(DATA FOR PROCESSING Opens)

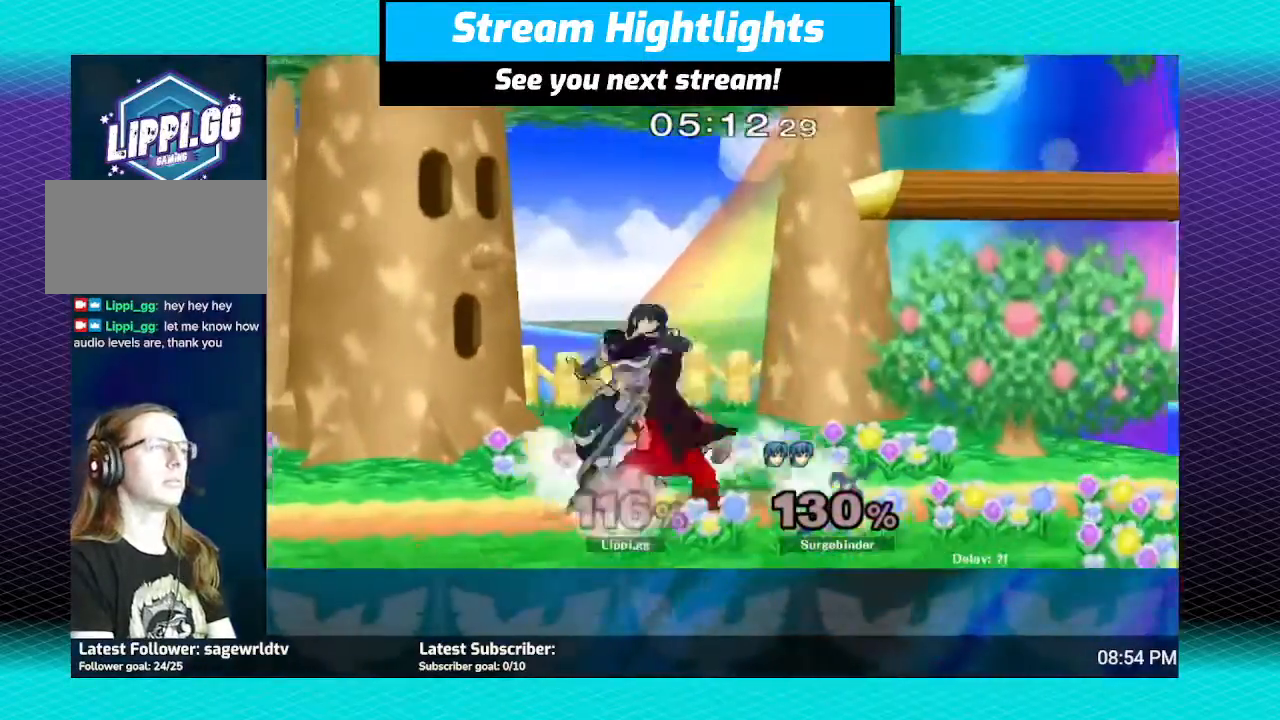
{"buttons": [], "left_stick": "up", "right_stick": "center", "events": [[100, "A", "up"], [167, "A", "down"], [233, "A", "up"], [300, "A", "down"], [400, "A", "up"], [500, "left_stick", "up"]]}
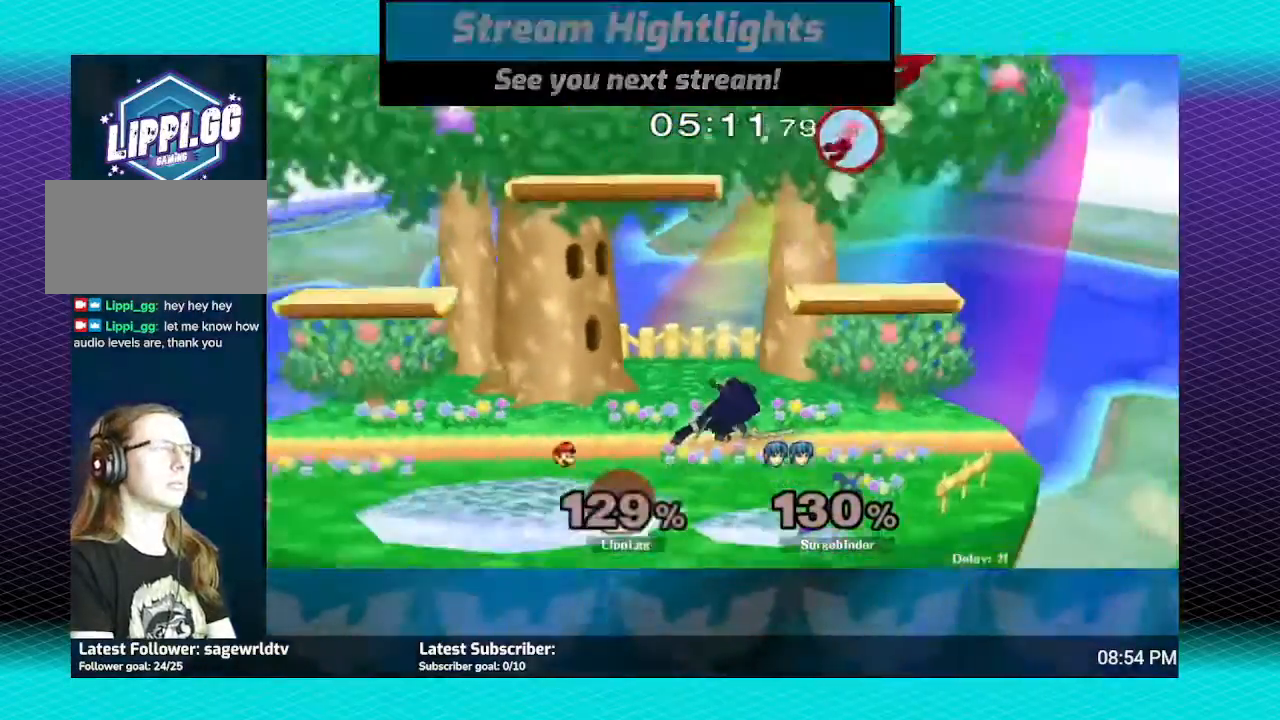
{"buttons": [], "left_stick": "left", "right_stick": "center", "events": [[34, "left_stick", "center"], [134, "left_stick", "left"]]}
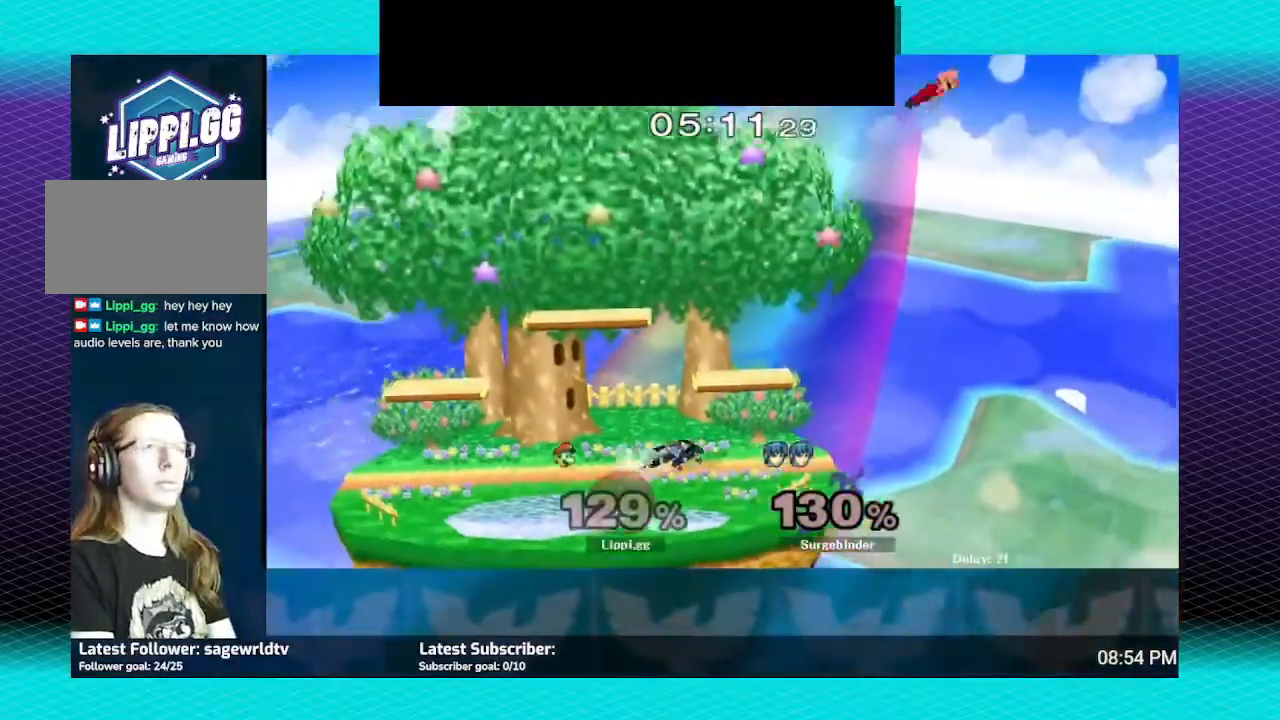
{"buttons": ["Y"], "left_stick": "left", "right_stick": "center", "events": [[300, "Y", "down"], [333, "Y", "up"], [434, "Y", "down"]]}
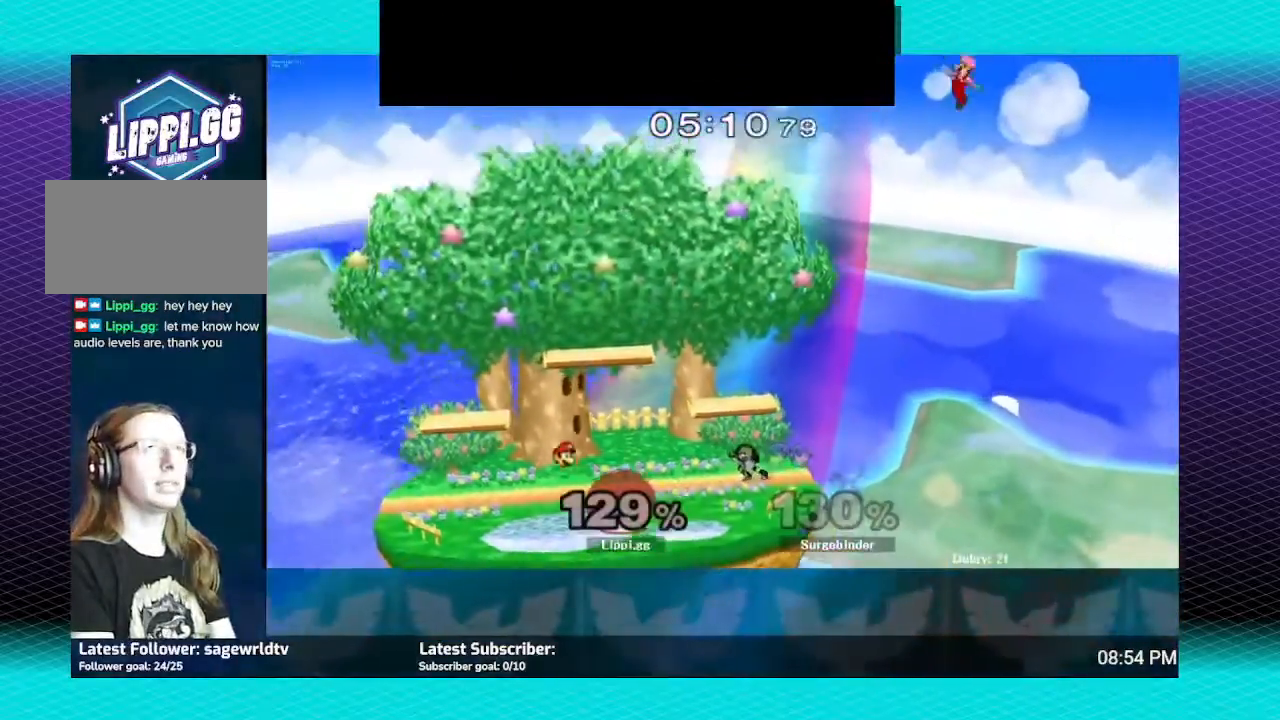
{"buttons": [], "left_stick": "left", "right_stick": "center", "events": [[34, "Y", "up"], [100, "Y", "down"], [200, "Y", "up"], [234, "Y", "down"], [301, "Y", "up"]]}
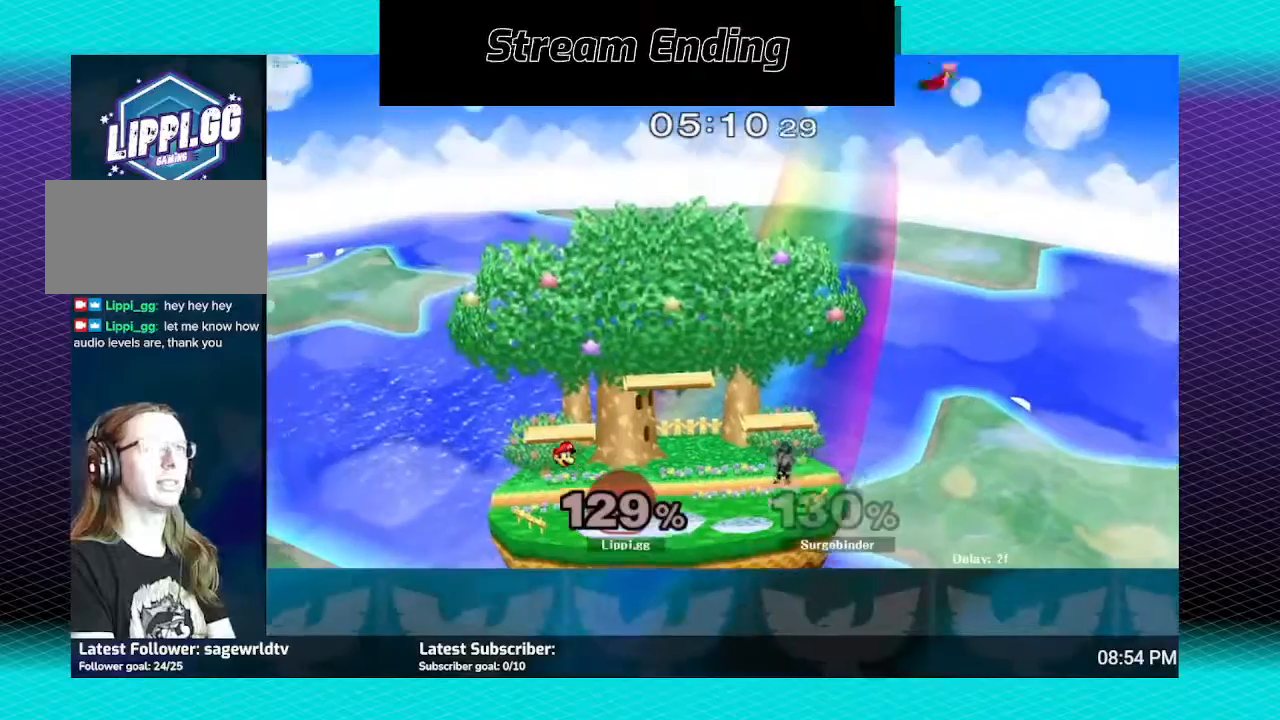
{"buttons": [], "left_stick": "left", "right_stick": "center", "events": []}
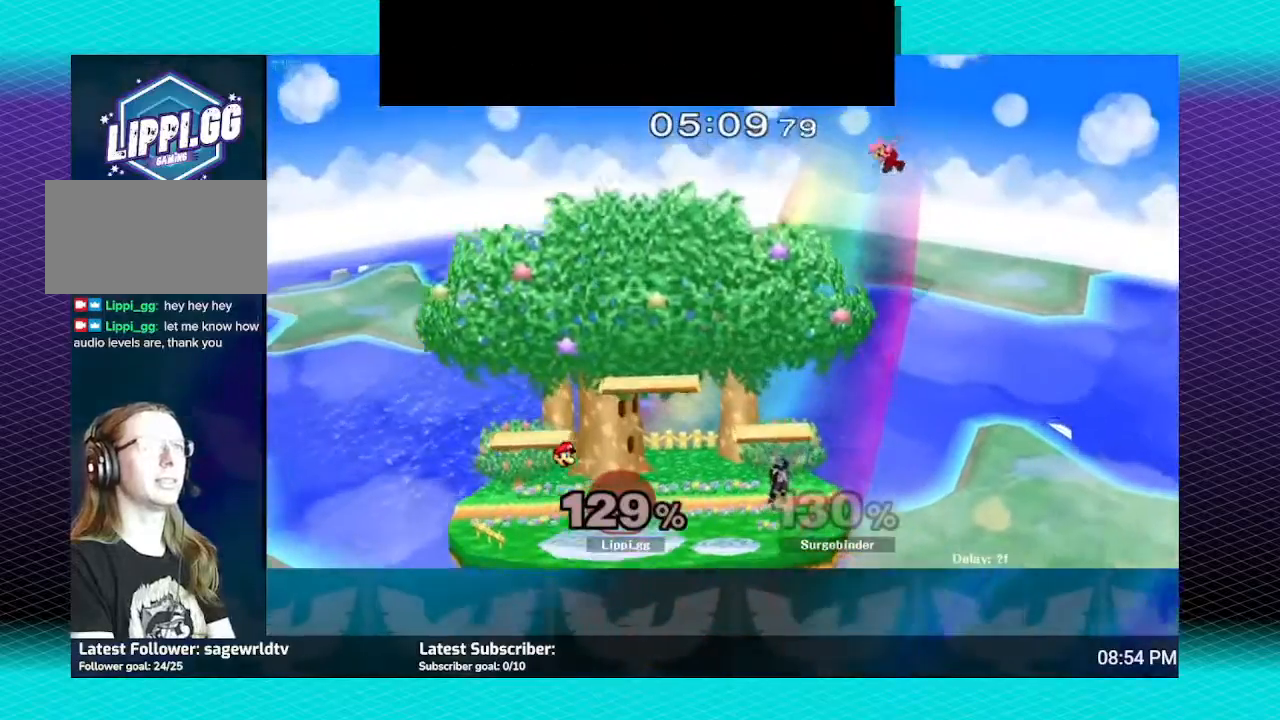
{"buttons": [], "left_stick": "left", "right_stick": "center", "events": []}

(DATA FOR PROCESSING Closes)

**WHAT IS EXPECTED**
Make an exact copy of the listing above, omitting the pictures.

**ANSWER**
{"buttons": [], "left_stick": "up", "right_stick": "center", "events": [[100, "A", "up"], [167, "A", "down"], [233, "A", "up"], [300, "A", "down"], [400, "A", "up"], [500, "left_stick", "up"]]}
{"buttons": [], "left_stick": "left", "right_stick": "center", "events": [[34, "left_stick", "center"], [134, "left_stick", "left"]]}
{"buttons": ["Y"], "left_stick": "left", "right_stick": "center", "events": [[300, "Y", "down"], [333, "Y", "up"], [434, "Y", "down"]]}
{"buttons": [], "left_stick": "left", "right_stick": "center", "events": [[34, "Y", "up"], [100, "Y", "down"], [200, "Y", "up"], [234, "Y", "down"], [301, "Y", "up"]]}
{"buttons": [], "left_stick": "left", "right_stick": "center", "events": []}
{"buttons": [], "left_stick": "left", "right_stick": "center", "events": []}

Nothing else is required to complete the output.